Statistical analyses were performed on a Python 2.7 environment, using the “stat” statistical package of Scipy 0.15.1. Principal coordinate analyses were performed using the scikit-learn package.
Life Sciences Reporting Summary
Further information on experimental design is available in the Life Sciences Reporting Summary.
The Cython/Python implementation of MAMBO nr. 1 is available at https://github.com/danielriosgarza/MAMBO.
This study strongly depended on recycled data generated by others, as referenced in the appropriate sections above. Moreover, we generated 1,562 GSMMs of human-associated bacteria that can be obtained from https://github.com/danielriosgarza/MAMBO. MAMBO-predicted metabolomic profiles of 37 oral, 50 skin, 39 stool and 49 vaginal metagenomes are listed in Supplementary Table 2, as well as six experimentally measured metabolomic profiles. Correlations between the measured and predicted metabolomes are listed in Supplementary Table 3.

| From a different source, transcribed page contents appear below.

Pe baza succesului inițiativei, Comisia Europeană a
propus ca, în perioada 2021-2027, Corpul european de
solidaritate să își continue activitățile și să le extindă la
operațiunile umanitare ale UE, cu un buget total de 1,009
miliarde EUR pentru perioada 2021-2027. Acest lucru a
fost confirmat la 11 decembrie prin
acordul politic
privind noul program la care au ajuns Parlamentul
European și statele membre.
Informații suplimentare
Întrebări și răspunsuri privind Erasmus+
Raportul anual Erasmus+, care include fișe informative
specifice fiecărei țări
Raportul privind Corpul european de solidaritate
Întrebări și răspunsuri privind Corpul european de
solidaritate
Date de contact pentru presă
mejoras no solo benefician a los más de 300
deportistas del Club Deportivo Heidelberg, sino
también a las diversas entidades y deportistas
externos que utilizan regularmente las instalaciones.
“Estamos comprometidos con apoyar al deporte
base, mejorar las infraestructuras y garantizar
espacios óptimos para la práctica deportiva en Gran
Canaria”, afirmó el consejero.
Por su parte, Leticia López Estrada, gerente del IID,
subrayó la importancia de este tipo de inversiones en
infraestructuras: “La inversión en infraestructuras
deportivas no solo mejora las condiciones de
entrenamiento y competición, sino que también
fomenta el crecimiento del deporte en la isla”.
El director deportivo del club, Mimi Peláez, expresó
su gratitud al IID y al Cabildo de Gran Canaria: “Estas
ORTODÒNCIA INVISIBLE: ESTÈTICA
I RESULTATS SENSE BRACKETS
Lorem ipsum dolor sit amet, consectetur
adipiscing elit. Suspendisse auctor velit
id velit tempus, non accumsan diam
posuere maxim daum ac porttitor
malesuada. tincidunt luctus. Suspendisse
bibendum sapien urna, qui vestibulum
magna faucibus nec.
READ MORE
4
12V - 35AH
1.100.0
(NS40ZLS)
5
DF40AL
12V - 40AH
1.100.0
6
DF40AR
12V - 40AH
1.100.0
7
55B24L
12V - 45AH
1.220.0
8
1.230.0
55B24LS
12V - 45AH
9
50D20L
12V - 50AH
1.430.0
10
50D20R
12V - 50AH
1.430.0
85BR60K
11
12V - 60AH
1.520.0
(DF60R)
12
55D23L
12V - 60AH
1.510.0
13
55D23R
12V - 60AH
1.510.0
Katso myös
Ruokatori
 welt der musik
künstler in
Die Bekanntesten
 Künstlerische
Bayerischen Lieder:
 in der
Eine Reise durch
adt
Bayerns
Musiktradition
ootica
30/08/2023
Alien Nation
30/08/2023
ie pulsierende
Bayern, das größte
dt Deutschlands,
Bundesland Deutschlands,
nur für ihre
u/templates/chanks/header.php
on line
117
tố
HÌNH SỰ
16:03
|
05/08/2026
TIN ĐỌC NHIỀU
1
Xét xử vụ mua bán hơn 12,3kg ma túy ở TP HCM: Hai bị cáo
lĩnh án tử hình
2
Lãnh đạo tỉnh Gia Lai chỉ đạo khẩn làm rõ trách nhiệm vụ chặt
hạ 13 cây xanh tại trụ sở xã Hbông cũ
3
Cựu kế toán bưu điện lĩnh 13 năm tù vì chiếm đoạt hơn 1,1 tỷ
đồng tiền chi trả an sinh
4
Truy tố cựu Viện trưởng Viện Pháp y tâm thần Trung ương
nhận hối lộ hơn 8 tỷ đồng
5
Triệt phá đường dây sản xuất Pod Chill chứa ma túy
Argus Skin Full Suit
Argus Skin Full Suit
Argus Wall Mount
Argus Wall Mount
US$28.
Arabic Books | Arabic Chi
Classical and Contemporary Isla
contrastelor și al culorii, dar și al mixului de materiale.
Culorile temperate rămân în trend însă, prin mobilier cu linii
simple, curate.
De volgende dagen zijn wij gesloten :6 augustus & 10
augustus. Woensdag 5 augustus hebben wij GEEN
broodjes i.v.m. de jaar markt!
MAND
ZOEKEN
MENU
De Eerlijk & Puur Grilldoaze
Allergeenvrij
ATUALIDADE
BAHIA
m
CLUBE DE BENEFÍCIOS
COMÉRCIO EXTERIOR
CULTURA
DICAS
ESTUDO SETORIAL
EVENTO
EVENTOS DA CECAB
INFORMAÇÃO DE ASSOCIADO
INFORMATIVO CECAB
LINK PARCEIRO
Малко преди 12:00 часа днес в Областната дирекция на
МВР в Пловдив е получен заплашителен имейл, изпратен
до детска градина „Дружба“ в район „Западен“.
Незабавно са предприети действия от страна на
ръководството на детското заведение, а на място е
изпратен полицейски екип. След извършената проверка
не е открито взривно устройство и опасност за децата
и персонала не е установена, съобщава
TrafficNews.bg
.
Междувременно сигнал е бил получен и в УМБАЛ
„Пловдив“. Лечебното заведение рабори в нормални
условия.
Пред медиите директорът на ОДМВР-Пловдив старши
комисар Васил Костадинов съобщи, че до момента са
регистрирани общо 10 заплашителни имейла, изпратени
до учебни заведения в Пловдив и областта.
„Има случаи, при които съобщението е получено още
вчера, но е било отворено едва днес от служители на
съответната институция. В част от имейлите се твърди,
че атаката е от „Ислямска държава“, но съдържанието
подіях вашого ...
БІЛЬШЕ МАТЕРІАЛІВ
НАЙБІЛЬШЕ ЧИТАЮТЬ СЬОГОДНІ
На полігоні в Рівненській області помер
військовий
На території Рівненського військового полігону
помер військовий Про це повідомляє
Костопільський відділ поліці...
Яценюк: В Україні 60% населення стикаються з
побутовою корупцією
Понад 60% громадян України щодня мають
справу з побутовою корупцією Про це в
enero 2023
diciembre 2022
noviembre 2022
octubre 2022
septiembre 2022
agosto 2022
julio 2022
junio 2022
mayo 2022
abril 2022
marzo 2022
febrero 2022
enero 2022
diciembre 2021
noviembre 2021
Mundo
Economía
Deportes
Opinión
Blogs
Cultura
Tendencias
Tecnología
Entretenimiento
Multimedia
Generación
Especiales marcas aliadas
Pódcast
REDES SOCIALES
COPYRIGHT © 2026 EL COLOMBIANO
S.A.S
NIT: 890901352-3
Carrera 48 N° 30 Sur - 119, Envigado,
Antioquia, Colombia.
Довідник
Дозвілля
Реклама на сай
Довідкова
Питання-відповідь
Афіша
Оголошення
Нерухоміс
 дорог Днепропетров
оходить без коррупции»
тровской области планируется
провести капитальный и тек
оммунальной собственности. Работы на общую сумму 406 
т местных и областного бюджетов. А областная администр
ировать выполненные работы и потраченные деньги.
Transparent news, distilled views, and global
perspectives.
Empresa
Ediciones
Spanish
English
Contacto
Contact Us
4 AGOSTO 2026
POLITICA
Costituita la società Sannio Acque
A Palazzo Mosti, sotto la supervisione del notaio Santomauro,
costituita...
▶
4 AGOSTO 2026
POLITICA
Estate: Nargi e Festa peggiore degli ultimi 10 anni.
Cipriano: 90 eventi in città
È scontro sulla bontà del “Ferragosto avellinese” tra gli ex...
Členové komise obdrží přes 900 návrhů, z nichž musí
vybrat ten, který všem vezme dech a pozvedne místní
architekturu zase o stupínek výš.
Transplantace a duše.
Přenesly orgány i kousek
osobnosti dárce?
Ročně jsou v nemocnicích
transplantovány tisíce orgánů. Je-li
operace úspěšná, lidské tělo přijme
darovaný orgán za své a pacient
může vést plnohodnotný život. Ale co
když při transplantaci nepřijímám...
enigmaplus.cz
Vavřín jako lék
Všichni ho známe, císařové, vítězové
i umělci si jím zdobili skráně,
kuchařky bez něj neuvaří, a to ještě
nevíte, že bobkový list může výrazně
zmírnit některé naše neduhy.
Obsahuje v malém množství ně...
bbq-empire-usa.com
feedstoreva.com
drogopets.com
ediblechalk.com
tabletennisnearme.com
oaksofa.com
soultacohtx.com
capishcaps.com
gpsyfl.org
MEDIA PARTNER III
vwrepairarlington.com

Publisher’s note: Springer Nature remains neutral with regard to jurisdictional claims in published maps and institutional affiliations.
We thank M. Kooyman (SURFsara) for help implementing MAMBO on the Netherlands Life Science Grid, C.R. Berkers (Utrecht University) for insights regarding the annotation of untargeted metabolome datasets and the CMBI Comics Group for fruitful discussions. D.R.G. is supported by the Science Without Borders program of CNPQ/BRASIL. B.E.D. is supported by Netherlands Organization for Scientific Research (NWO) Vidi grant 864.14.004.